TASK. Return exactly the lines below, starting with the one that has "index pip: (151, 206)" and going on through the one that has "pinky pip: (731, 370)".

***** DATA FOR ANALYSIS *****

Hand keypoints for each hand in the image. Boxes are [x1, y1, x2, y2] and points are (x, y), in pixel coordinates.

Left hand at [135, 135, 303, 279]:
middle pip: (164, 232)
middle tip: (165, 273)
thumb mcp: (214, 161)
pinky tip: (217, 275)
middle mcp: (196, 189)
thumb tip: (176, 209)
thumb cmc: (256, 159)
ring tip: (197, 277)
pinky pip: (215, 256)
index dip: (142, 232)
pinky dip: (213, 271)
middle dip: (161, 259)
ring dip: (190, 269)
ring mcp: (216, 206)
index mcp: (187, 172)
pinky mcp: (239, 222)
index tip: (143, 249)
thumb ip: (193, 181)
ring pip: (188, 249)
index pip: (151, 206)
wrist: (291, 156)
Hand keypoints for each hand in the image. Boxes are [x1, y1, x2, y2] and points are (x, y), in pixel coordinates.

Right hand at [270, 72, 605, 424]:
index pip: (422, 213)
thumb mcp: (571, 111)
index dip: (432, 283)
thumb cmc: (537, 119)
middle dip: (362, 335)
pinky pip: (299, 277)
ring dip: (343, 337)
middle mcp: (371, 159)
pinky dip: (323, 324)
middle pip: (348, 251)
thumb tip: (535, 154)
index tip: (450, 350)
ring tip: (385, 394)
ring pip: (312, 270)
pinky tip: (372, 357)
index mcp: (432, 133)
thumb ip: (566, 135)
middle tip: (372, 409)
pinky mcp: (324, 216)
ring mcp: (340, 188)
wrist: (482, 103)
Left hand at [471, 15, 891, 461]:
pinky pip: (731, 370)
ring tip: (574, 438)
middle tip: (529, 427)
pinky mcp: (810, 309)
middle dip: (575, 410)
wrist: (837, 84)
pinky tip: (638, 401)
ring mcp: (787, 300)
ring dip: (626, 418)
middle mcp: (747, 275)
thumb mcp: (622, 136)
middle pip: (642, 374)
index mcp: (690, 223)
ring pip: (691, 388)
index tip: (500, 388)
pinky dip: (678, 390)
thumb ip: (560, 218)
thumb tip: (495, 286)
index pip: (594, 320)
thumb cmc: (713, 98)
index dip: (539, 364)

*****
***** DATA FOR ANALYSIS *****

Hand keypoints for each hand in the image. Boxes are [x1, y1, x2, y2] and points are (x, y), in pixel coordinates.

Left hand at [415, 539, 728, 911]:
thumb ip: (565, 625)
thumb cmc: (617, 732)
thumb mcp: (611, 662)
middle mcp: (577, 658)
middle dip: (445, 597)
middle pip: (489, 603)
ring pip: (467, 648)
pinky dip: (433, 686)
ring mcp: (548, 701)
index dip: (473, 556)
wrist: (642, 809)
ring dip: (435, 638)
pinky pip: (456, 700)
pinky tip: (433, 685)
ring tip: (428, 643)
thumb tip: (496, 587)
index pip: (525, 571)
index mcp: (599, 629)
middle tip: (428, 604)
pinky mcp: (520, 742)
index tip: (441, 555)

*****

EXERCISE OUTPUT.
index pip: (151, 206)
wrist: (291, 156)
Hand keypoints for each hand in the image. Boxes are [x1, y1, x2, y2] and points are (x, y), in pixel coordinates.

Right hand at [270, 72, 605, 424]:
index pip: (422, 213)
thumb mcp: (571, 111)
index dip: (432, 283)
thumb cmc: (537, 119)
middle dip: (362, 335)
pinky pip: (299, 277)
ring dip: (343, 337)
middle mcp: (371, 159)
pinky dip: (323, 324)
middle pip: (348, 251)
thumb tip: (535, 154)
index tip: (450, 350)
ring tip: (385, 394)
ring pip: (312, 270)
pinky tip: (372, 357)
index mcp: (432, 133)
thumb ip: (566, 135)
middle tip: (372, 409)
pinky mcp: (324, 216)
ring mcp: (340, 188)
wrist: (482, 103)
Left hand at [471, 15, 891, 461]:
pinky pip: (731, 370)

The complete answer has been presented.